Text shown:
====
Date: April 30, 2020
Source: 
Weizmann Magazine Vol. 17

As we find ourselves—all of humanity—in the midst of a pandemic caused by the outbreak of SARS-CoV-2, the Weizmann Institute of Science is advancing major research efforts and other initiatives to address this challenge: more than 50 projects are now underway.

The new coronavirus is a global health threat that is unprecedented in any of our lifetimes. The Weizmann Institute, with its world-renown in immunology, structural biology, computational science and artificial intelligence, cellular sequencing, and drug discovery, is poised to make key breakthroughs at this critical time.
In this section, you may read a sampling or our efforts, focusing in three main directions: ramping up testing capacity, tracking outbreaks in the making, and advancing promising research initiatives toward treatments and potential vaccines.

Ramping up testing
The Nancy and Stephen Grand Center for Personalized Medicine (G-INCPM) on campus has been transformed into a center for the rapid production of diagnostic tests, in coordination with Israel’s Ministry of Health. This move has enabled a multi-fold rise in the number of tests produced and Prof. Robert Fluhr is heading this effort. The G-INCPM is home to the country’s most comprehensive and advanced infrastructure for genomic and proteomic analysis, making it a vital resource for Israel’s scientific and medical community as they seek to create new coronavirus testing approaches.

In parallel, an effort by Profs. Eran Elinav and Ido Amit is underway to develop a new testing method based on a process that involves fewer stages compared to existing tests, vastly expands the number of samples that can be tested at a time, and offers a method that greatly reduces the biological risk to which the teams that perform the tests are exposed. The Weizmann scientists expect to have the capacity to test about 20,000 samples per day.

A model to sustain economic activity
As the state of the economy becomes an increasing source of concern, Prof. Uri Alon and his graduate students Omer Karin and Yael Korem-Kohanim, together with senior engineer Boaz Dudovich of Applied Materials, have developed an epidemiological model that shows how it is possible to enact a nationwide policy to effectively suppress the coronavirus and at the same time allow sustainable, albeit reduced, economic activity. The model is based on the mathematics of an intermittent lockdown: five days of lockdown and two days of work every week. In this way, the virus replication number—the number of people infected by each contagious carrier—drops below 1: the magic number that would lead to a decline in the epidemic.
A four-day work/ten-day lockdown strategy is even better, they suggest, allowing those infected at work to cease becoming infectious at home. Prof. Alon suggests that after several such cycles, the number of infected people will drop dramatically. The epidemic can be contained until sufficient testing, effective treatment, or a vaccine is developed, which would negate the need for a lockdown.

The Weizmann Coronavirus Response Fund
The Institute has established the Weizmann Coronavirus Response Fund, which will enable Institute leadership to urgently disseminate support to its scientists working on the front lines to find solutions, and to support unique science education initiatives to address the demand for online distance learning.
The Response Fund aims to raise approximately $25 million for the urgent allocation of support. More than 50 projects across campus are underway. A sampling of our other efforts are described in this special section, including:

Searches for the perfect drug or vaccine, such as the projects underway by Prof. Sarel Fleishman, Dr. Ron Diskin, and Dr. Nir London
An effort spearhead by Profs. Eran Segal and Benjamin Geiger is tracking geographic clusters in which the coronavirus is prevalent and will likely spread.
The Davidson Institute of Science Education at Weizmann launched a new website called Stuck at Home? which offers a suite of digital science activities at a time when students, teachers, and parents are in need of quality distance-learning content.
====
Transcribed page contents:
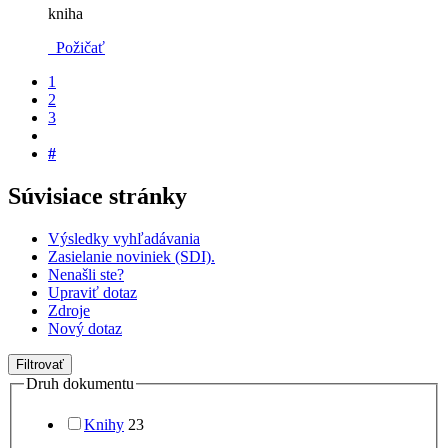
kniha
Požičať
1
2
3
#
Súvisiace stránky
Výsledky vyhľadávania
Zasielanie noviniek (SDI).
Nenašli ste?
Upraviť dotaz
Zdroje
Nový dotaz
Filtrovať
Druh dokumentu
Knihy
23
====
Prompt 1: In the Weizmann coronavirus article, how many samples per day do the scientists expect to be able to test with the new method?
Prompt 2: Reproduce the passage of the Weizmann coronavirus article from "In this section, you" to "coronavirus testing approaches.".

Exercise result 1: About 20,000 samples per day.

Exercise result 2:
In this section, you may read a sampling or our efforts, focusing in three main directions: ramping up testing capacity, tracking outbreaks in the making, and advancing promising research initiatives toward treatments and potential vaccines.

Ramping up testing
The Nancy and Stephen Grand Center for Personalized Medicine (G-INCPM) on campus has been transformed into a center for the rapid production of diagnostic tests, in coordination with Israel’s Ministry of Health. This move has enabled a multi-fold rise in the number of tests produced and Prof. Robert Fluhr is heading this effort. The G-INCPM is home to the country’s most comprehensive and advanced infrastructure for genomic and proteomic analysis, making it a vital resource for Israel’s scientific and medical community as they seek to create new coronavirus testing approaches.